Not having these policies leads to confusion and favoritism both of which can lead to problems.

Additionally, it is wroth noting that the policy should not be all or nothing. Some hosts will stand by their customers no matter what, even those who legitimately deserve the boot, others will drop their customers at the slightest infraction. There has to be a middle ground where customers are stood by when appropriate, punished as deserved and dropped when needed.

3. Not Being DMCA/EDEC Compliant

If you are a host within the U.S. or the EU, not being DMCA or EDEC compliant (respectively) may make your host a target for those who wish to set up sites for the purpose of infringing content and may expose you to legal risk as you may be found partially liable for any infringement that takes place on your servers.

For example, being DMCA compliant involves registering a contact with the U.S. Copyright Office and expeditiously removing or disabling access to works after receiving a proper notification of infringement.

Registering a contact with the USCO costs $105 currently and setting up the procedure is effectively free, especially if you already have a good abuse system in place. However, doing this can help you avoid a major potential legal pitfall down the road.

4. Not Communicating

With abuse issues, silence can be deadly. Talk to your customers about complaints that have been filed, talk to the person who filed them about the action you’re taking and, if needed, talk to authorities about any legal activity. At best, silence leaves people frustrated and angry, at worst, it legal and issues, including possibly criminal charges if the violation is serious enough and the silence viewed as deliberate.

Though I understand that hosts don’t like to talk about abuse it is important to be clear and keep all parties informed. To avoid saying things that might harm the company legally, it may be wise to create stock letters that can be customized for various situations.

In addition to avoiding legal issues from saying something inappropriate, stock letters also speed up the abuse process, making it cheaper for you and faster for everyone involved. Though often criticized by those who receive them, especially when they receive one that doesn’t apply, they are an invaluable tool.

5. Not Talking With a Lawyer

Finally, perhaps the most important piece of advice, you need to make sure you are aware of all your legal obligations and the only way to do that is speak with a knowledgeable attorney in your area.

Though this article above covers some of the broad strokes, the specifics are best left to lawyers. Having an attorney do an audit on your polices and practices is key to ensuring you’re complying with all laws specific to your country and region. Also, this will help you understand the kinds of abuse you don’t have to enforce yourself, such as libel in the U.S., and will help you streamline your entire abuse process.

Talking with an attorney may be pricey, but it is well worth it in the long run.

Bottom Line

More and more startups are getting into the hosting game, filling in niches and providing services larger players can’t.
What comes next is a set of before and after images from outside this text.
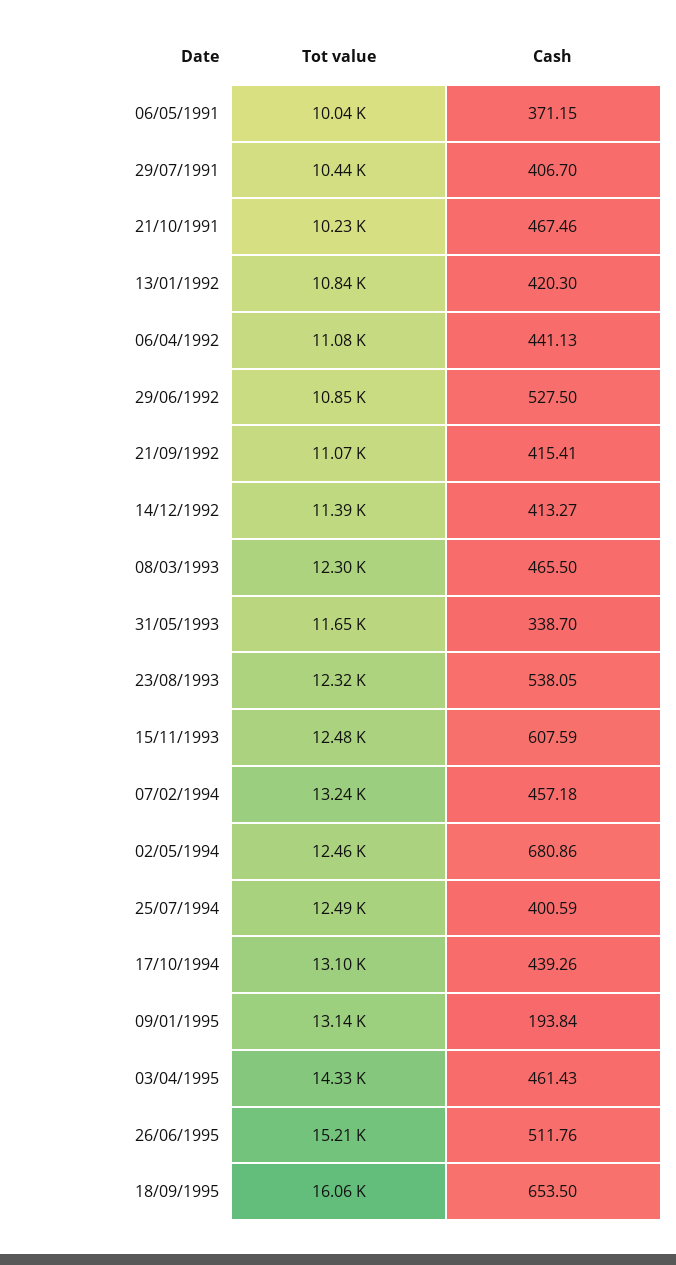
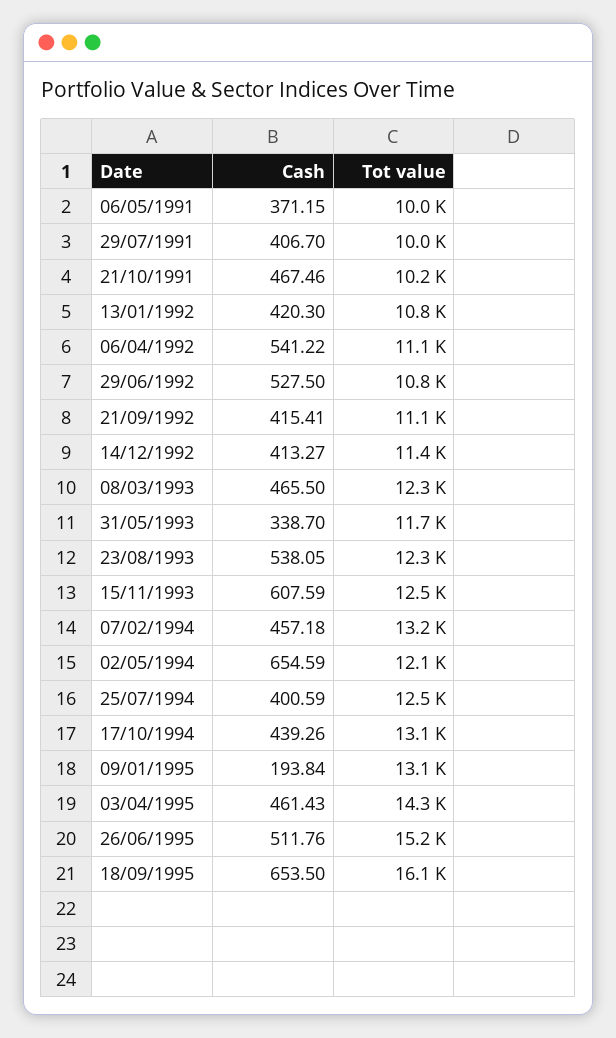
Tot value, 29/07/1991: 10440 -> 10000
Cash, 06/04/1992: 441.13 -> 541.22
Tot value, 02/05/1994: 12460 -> 12100
Cash, 02/05/1994: 680.86 -> 654.59

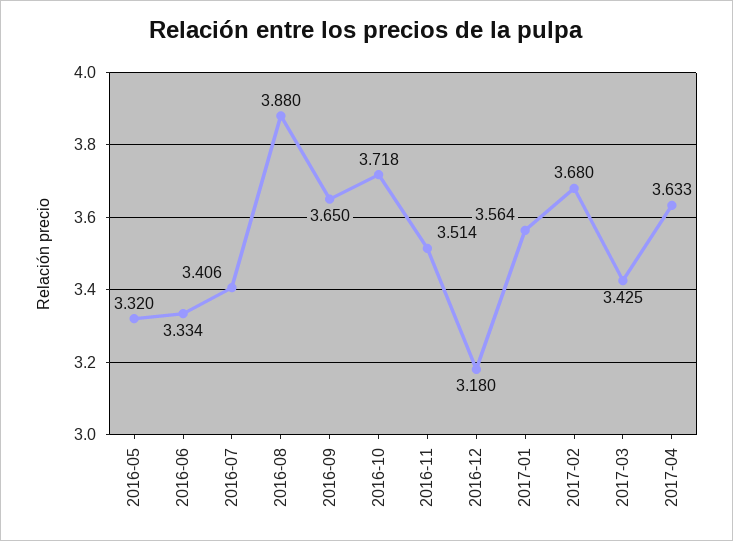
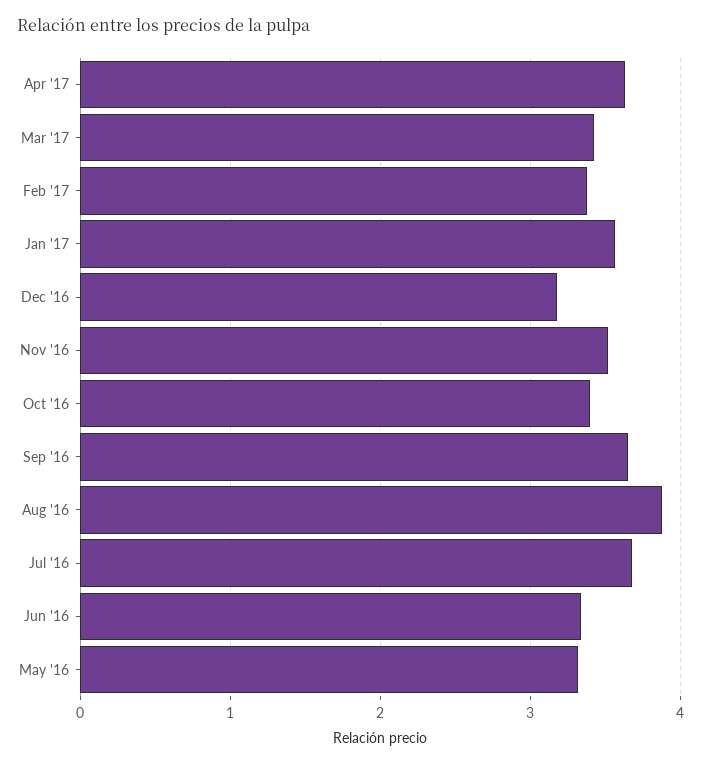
2016-07: 3.406 -> 3.7
2016-10: 3.718 -> 3.4
2017-02: 3.68 -> 3.4

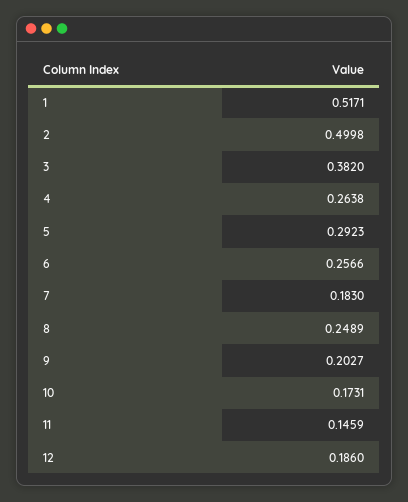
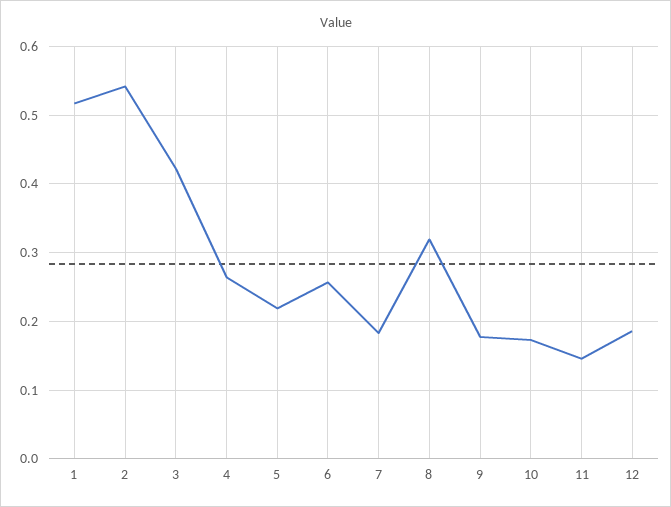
2: 0.4998 -> 0.54
3: 0.382 -> 0.42
5: 0.2923 -> 0.22
8: 0.2489 -> 0.32
9: 0.2027 -> 0.18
However, while many of these companies have a great deal of technical expertise, they don’t always have the legal and abuse background to understand what it takes to keep their service free of unwanted content.

Being smart about abuse isn’t something that one learns while studying networking or system’s administration nor is it in the manual of any reseller hosting account. Rather, it is something you have to work on and study.

Abuse may be one of the most unpleasant aspects of the hosting business, but it is also one of the most important. For that reason, it is worth investing the time and money into getting it right.